My Life
Is about to get crazy! Three kids under three?! I've said all along that I felt like I could totally handle another baby. It's the pregnancy that was hard to "accept" and has been a hard one, BUT as this little one gets more and more "done" I'm beginning to realize how drastically my life is going to change. Some days I have panic attacks just thinking about it. Don't get me wrong! I can't wait to hold and snuggle this tiny little bundle! That sweet baby smell, and those tiny little sounds they make....I'm getting all excited just thinking about it, but the weight of adding another one to the mix when I've already got two that are still so needy gets a little heavy.
I was sitting on the couch watching the birdies in the front yard with the girls. I felt sick to my stomach and thought, "yuck. This feels like morning sickness...GASP....What if I'm pregnant?!?! Oh my word! What in the world would....Oh. I. AM. Pregnant. !!! EIGHT MONTHS pregnant!!" That was a scary moment. I told Jake about it later and his reaction was to shake his head and say, "Yeah, you shouldn't have told me that."
This summer has been so incredibly busy! I was hoping for that so that time would go by quickly and we do better on a routine. So we have park days and swim days planned out plus the other things that you do and get invited to during the summer. I can't believe I only have 5 weeks left!! If you think about it...I could have a baby in two weeks. :-0 Prolly won't, but I COULD.
I must complain about all my aches and pains quite often. I know I share when the baby has hiccups or moves. I'll grab Haddie's hand and let her feel. But lately when getting in to bed or doing something strenuous, Haddie will grab her belly and say, "Oh, ouch, *sigh* oh *groan*" Also she'll just be walking along and stop suddenly and excitedly say as she pulls up her shirt, "My baby just kicked!" She is pretty excited about meeting this little one.
Jenna has no clue how much her world is about to change. She is such a sweet little thing that I think she'll handle it OK. She is getting so big! Not necessarily growing so big, just doing big girl things. She is so close to walking. I was hoping she would be steady on her feet by the time this one arrived, but it's not looking that way (I can feel a panic attack coming on now just thinking about it!) I do have to remind myself that I won't be pregnant AND carrying around two little ones. Believe it or not that does make a HUGE difference! She is now in 3-6 and 6-9 month clothes! I was getting so tired of her wardrobe options! She has got quite the appetite lately. As she eats I look at her tiny little body and wonder where she is putting it.

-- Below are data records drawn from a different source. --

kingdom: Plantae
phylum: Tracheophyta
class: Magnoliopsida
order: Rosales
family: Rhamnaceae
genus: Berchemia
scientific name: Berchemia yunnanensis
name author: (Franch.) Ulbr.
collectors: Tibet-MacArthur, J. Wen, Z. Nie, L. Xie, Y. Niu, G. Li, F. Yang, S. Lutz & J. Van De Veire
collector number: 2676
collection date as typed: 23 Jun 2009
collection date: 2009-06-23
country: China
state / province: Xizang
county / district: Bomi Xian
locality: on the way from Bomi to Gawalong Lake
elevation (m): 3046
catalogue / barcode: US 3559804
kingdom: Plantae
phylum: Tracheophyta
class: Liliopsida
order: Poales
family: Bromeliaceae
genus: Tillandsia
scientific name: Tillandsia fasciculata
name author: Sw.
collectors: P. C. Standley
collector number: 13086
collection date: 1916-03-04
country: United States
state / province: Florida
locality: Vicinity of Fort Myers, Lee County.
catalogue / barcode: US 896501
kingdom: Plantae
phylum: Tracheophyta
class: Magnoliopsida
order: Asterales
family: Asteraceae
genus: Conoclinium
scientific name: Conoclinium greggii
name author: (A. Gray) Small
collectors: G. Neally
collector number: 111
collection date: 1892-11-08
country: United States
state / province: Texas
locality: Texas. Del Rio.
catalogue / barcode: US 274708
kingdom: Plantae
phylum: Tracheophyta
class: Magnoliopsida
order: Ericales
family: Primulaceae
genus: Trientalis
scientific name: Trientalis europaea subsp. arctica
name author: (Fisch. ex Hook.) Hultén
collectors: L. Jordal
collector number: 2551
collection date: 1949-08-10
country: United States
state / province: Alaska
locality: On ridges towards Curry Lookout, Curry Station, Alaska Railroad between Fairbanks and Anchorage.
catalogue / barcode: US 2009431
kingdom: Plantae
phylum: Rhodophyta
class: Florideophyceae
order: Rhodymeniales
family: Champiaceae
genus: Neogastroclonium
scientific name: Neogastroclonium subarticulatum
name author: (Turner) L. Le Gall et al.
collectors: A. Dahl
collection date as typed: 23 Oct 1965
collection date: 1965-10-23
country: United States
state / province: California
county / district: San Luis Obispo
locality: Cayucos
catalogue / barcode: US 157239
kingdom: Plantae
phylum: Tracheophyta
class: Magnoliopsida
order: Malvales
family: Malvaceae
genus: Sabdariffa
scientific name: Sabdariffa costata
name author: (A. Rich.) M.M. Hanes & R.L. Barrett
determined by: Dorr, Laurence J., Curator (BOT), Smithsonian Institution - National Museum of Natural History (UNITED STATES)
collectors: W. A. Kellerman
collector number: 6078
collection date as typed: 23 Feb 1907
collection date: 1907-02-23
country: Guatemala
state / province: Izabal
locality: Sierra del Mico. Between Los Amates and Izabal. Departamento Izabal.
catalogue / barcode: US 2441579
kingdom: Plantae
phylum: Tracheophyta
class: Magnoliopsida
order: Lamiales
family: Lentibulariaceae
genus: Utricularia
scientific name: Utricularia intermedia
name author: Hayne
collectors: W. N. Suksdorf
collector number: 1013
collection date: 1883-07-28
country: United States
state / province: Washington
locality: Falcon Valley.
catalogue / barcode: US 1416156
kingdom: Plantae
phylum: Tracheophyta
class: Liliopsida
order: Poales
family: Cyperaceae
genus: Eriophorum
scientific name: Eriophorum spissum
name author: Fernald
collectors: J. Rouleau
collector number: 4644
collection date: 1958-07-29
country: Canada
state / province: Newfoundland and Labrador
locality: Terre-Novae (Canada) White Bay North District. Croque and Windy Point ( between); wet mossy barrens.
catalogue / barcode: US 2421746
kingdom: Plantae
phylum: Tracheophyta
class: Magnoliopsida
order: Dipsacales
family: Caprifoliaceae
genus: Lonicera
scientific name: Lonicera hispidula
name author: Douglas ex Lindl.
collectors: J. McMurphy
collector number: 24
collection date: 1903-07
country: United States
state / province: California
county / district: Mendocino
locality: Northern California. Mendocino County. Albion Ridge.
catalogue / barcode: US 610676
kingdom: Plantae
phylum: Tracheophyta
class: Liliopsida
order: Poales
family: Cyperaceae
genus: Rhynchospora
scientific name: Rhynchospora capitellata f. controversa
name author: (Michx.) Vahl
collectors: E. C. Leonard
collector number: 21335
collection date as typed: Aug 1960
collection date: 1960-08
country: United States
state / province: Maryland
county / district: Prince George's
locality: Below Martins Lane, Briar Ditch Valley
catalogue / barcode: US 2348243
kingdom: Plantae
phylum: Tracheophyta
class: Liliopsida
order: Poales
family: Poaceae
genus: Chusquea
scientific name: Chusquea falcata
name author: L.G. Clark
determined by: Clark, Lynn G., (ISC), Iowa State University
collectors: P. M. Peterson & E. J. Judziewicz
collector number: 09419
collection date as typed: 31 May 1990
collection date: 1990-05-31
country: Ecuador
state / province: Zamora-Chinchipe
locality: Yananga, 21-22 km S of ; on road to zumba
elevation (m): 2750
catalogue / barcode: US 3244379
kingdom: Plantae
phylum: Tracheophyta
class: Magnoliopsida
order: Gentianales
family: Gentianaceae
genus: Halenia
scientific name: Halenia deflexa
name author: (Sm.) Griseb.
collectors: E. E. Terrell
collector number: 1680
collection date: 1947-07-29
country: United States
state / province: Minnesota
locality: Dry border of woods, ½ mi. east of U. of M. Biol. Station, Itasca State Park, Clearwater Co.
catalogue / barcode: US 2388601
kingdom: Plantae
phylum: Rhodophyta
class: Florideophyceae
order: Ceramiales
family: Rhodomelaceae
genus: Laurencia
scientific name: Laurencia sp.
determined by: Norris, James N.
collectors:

I'm so germ conscious it kills me to take Haddie to the bathroom in public places. I tell her as we're walking in, "don't touch ANYTHING." When I set her on the toilet I put her hands on her thighs and tell her not to touch the toilet. And of course I stand there dancing waiting for her to finish so I can go. As soon as I start to sit down she'll tell me, "Don't touch the toilet, Mommy! Don't touch ANYTHING!" She is doing so many cute things. At this age it's hard tho because to sit here and explain it to you it's not really that funny, but to witness it, it cracks you up.